The classic example of how physical stores have suffered as a result of the success of e-commerce is the demise of the traditional book store. Companies such as Borders went out of business, seemingly overnight, as consumers started to take advantage of the convenience of Amazon. The fact that you can browse online for anything from books to clothes to electronics and purchase them with one click without leaving your chair has certainly caused the retail industry to evolve.
This “Amazon factor” has seen many stores close across the nation and left shopping malls with considerable vacancy problems. Over the last three years, retailers such as The Limited, Wet Seal and Sports Authority have all gone bankrupt, while companies such as Sears and Macy’s have seen closures of over 100 stores each. This trend has helped fuel the sentiment amongst commercial real estate investors and in particular the media that retail is a dying asset class and therefore not worth investment.
This general perception however is not actually reality. Although many stores are struggling to compete with online platforms, there are a significant number of stores that are not only weathering the storm but are thriving despite these tricky times. Dollar General for example added 1,000 stores throughout 2016 and are projected to add another 1,000 during 2017. Target is another example of a store which many believe to be struggling but is actually adding a new stream of smaller stores throughout the country.
One study carried out by Delloite suggested that throughout Q4 of 2016, which is the busiest retail period of the year, online and physical retail grew by the same amount of $12 billion. Due to the superior size of the brick and mortar industry, this represented a 2%-3% annual growth in the physical retail industry versus a 13%-15% annual growth in the online industry. The physical retail industry is therefore certainly not dead and is still growing healthily despite the competition from e-commerce.
Since e-commerce is clearly winning the retail battle in terms of convenience, the physical retailers have been forced evolve in order to keep pace with the internet. This is the big difference between the retailers that are failing and the ones that are leasing new spaces in malls across the country. The successful companies are finding ways to offer something different which cannot be offered by online stores. By understanding the consumer and offering a unique experience, retailers are seeing ways to reattract shoppers back into the stores.
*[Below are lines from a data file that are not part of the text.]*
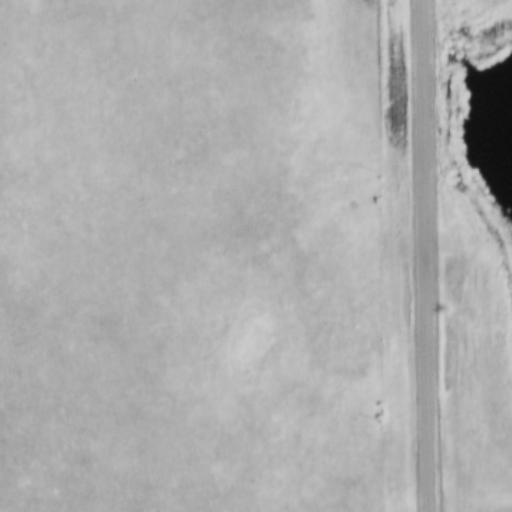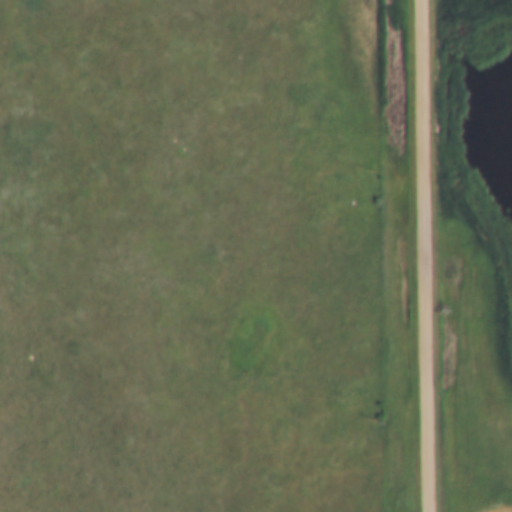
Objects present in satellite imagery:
road: (423, 255)
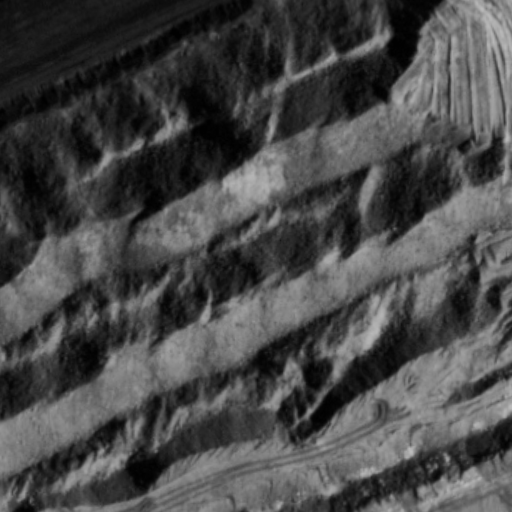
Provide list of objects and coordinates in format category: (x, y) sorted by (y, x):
road: (256, 16)
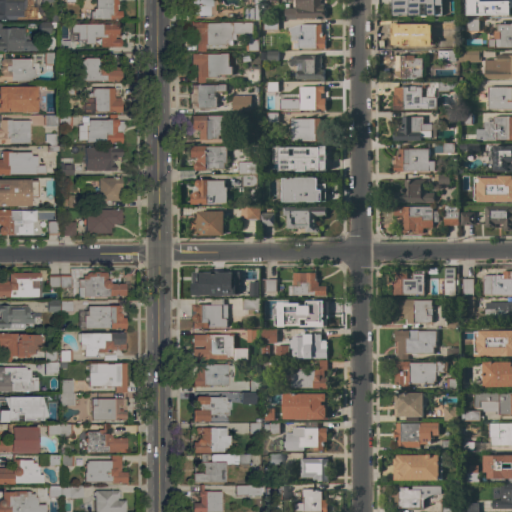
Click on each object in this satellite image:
building: (70, 0)
building: (464, 3)
building: (198, 6)
building: (199, 7)
building: (415, 7)
building: (417, 7)
building: (486, 8)
building: (498, 8)
building: (52, 9)
building: (104, 9)
building: (105, 9)
building: (303, 9)
building: (14, 10)
building: (15, 10)
building: (250, 10)
building: (305, 10)
building: (268, 24)
building: (447, 24)
building: (470, 24)
building: (471, 24)
building: (270, 25)
building: (45, 26)
building: (95, 33)
building: (210, 33)
building: (97, 34)
building: (223, 34)
building: (501, 35)
building: (305, 36)
building: (307, 36)
building: (409, 36)
building: (410, 36)
building: (501, 37)
building: (14, 39)
building: (15, 39)
building: (62, 53)
building: (488, 53)
building: (446, 55)
building: (468, 55)
building: (469, 55)
building: (272, 56)
building: (246, 58)
building: (208, 64)
building: (210, 64)
building: (307, 66)
building: (305, 67)
building: (406, 67)
building: (407, 67)
building: (496, 67)
building: (498, 67)
building: (16, 69)
building: (16, 69)
building: (95, 70)
building: (95, 70)
building: (252, 75)
building: (279, 86)
building: (442, 86)
building: (469, 86)
building: (272, 87)
building: (68, 88)
building: (201, 94)
building: (204, 94)
building: (104, 97)
building: (498, 97)
building: (17, 98)
building: (18, 98)
building: (311, 98)
building: (409, 98)
building: (500, 98)
building: (411, 99)
building: (104, 100)
building: (239, 103)
building: (239, 107)
building: (443, 116)
building: (272, 117)
building: (50, 119)
building: (65, 119)
building: (465, 119)
building: (211, 125)
building: (208, 126)
road: (361, 126)
road: (159, 127)
building: (302, 128)
building: (412, 128)
building: (306, 129)
building: (411, 129)
building: (495, 129)
building: (496, 129)
building: (101, 130)
building: (14, 131)
building: (250, 137)
building: (50, 138)
building: (444, 147)
building: (52, 148)
building: (469, 148)
building: (207, 157)
building: (208, 157)
building: (499, 157)
building: (100, 158)
building: (102, 158)
building: (299, 158)
building: (500, 158)
building: (411, 160)
building: (413, 160)
building: (19, 162)
building: (22, 163)
building: (247, 167)
building: (65, 168)
building: (245, 174)
building: (471, 178)
building: (272, 179)
building: (441, 179)
building: (247, 181)
building: (107, 188)
building: (494, 188)
building: (109, 189)
building: (301, 189)
building: (16, 191)
building: (17, 191)
building: (207, 191)
building: (301, 191)
building: (501, 191)
building: (209, 192)
building: (412, 192)
building: (413, 192)
building: (74, 200)
building: (62, 202)
building: (248, 212)
building: (253, 212)
building: (448, 215)
building: (450, 215)
building: (303, 217)
building: (498, 217)
building: (500, 217)
building: (300, 218)
building: (414, 218)
building: (416, 218)
building: (466, 218)
building: (99, 219)
building: (100, 219)
building: (267, 219)
building: (15, 221)
building: (15, 221)
building: (206, 222)
building: (207, 223)
building: (52, 227)
building: (66, 228)
building: (69, 228)
road: (335, 252)
road: (80, 254)
building: (53, 280)
building: (64, 280)
building: (213, 282)
building: (447, 282)
building: (213, 283)
building: (252, 283)
building: (406, 283)
building: (497, 283)
building: (20, 284)
building: (305, 284)
building: (408, 284)
building: (497, 284)
building: (98, 285)
building: (270, 285)
building: (304, 285)
building: (97, 286)
building: (465, 286)
building: (467, 286)
building: (251, 288)
building: (250, 304)
building: (269, 304)
building: (466, 304)
building: (52, 305)
building: (66, 305)
building: (412, 310)
building: (414, 310)
building: (498, 313)
building: (209, 314)
building: (13, 315)
building: (208, 315)
building: (14, 316)
building: (103, 316)
building: (311, 316)
building: (98, 317)
building: (452, 322)
building: (250, 335)
building: (270, 335)
building: (267, 336)
building: (252, 337)
building: (500, 339)
building: (100, 342)
building: (100, 342)
building: (414, 342)
building: (494, 342)
building: (18, 343)
building: (18, 343)
building: (305, 345)
building: (308, 346)
building: (214, 347)
building: (216, 347)
building: (452, 353)
building: (474, 354)
building: (50, 355)
building: (65, 355)
building: (412, 356)
building: (269, 365)
building: (51, 366)
building: (207, 373)
building: (416, 373)
building: (495, 373)
building: (210, 374)
building: (496, 374)
building: (106, 375)
building: (108, 375)
building: (308, 377)
building: (305, 378)
building: (16, 379)
building: (16, 379)
building: (69, 382)
road: (362, 382)
road: (160, 383)
building: (452, 384)
building: (254, 385)
building: (64, 391)
building: (249, 396)
building: (247, 397)
building: (51, 398)
building: (68, 398)
building: (273, 398)
building: (492, 401)
building: (407, 404)
building: (487, 404)
building: (211, 405)
building: (303, 406)
building: (304, 406)
building: (408, 406)
building: (22, 407)
building: (209, 407)
building: (106, 408)
building: (106, 409)
building: (14, 410)
building: (450, 413)
building: (267, 414)
building: (474, 414)
building: (254, 427)
building: (270, 428)
building: (59, 429)
building: (413, 433)
building: (499, 433)
building: (500, 434)
building: (407, 435)
building: (304, 438)
building: (304, 438)
building: (20, 439)
building: (208, 439)
building: (210, 439)
building: (19, 440)
building: (101, 441)
building: (104, 442)
building: (447, 445)
building: (467, 446)
building: (276, 458)
building: (53, 459)
building: (66, 459)
building: (497, 465)
building: (507, 465)
building: (217, 467)
building: (415, 467)
building: (417, 467)
building: (311, 468)
building: (102, 469)
building: (314, 469)
building: (104, 470)
building: (472, 471)
building: (20, 472)
building: (20, 472)
building: (246, 489)
building: (248, 489)
building: (53, 490)
building: (71, 490)
building: (272, 492)
building: (412, 496)
building: (416, 496)
building: (505, 496)
building: (503, 498)
building: (18, 501)
building: (19, 501)
building: (106, 501)
building: (108, 501)
building: (206, 501)
building: (207, 501)
building: (309, 501)
building: (311, 502)
building: (448, 506)
building: (472, 507)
Best Buy, the famed electronics company had been losing consumers to online retailers ever since e-commerce started picking up pace. Recently however, they have begun to claw back shoppers by offering a unique experience. Consumers can walk into the store, sit down and try out all the latest game consoles and audio systems. This concept is bringing people into the stores and has helped Best Buy turn the corner and begin to see increased growth.
Another important point to note is that a large percentage of e-commerce sales are actually done by brick and mortar retailers utilizing their stores as distribution centers. According to an ICSC study, 30% of all sales online in 2015 were attributed to regular physical stores and not “pure-play” e-commerce (solely online retailers). In fact, one study carried out by Scott Galloway, professor of Marketing at NYU, suggests that brick and mortar stores that also have online services are doing better than the pure-play companies. This is because the transportation costs of regular brick and mortar are far less than those of pure-play as they use their local stores as distribution centers. It is this fact that has prompted many pure-play e-commerce companies to actually open up physical stores around the country.
The general perception that retail is dead is therefore just a perception and is only true of those stores that have failed to evolve to the changing demands. Investment in retail real estate is very much alive today provided that tenants are assessed and chosen carefully for their ability to operate in the new digital age.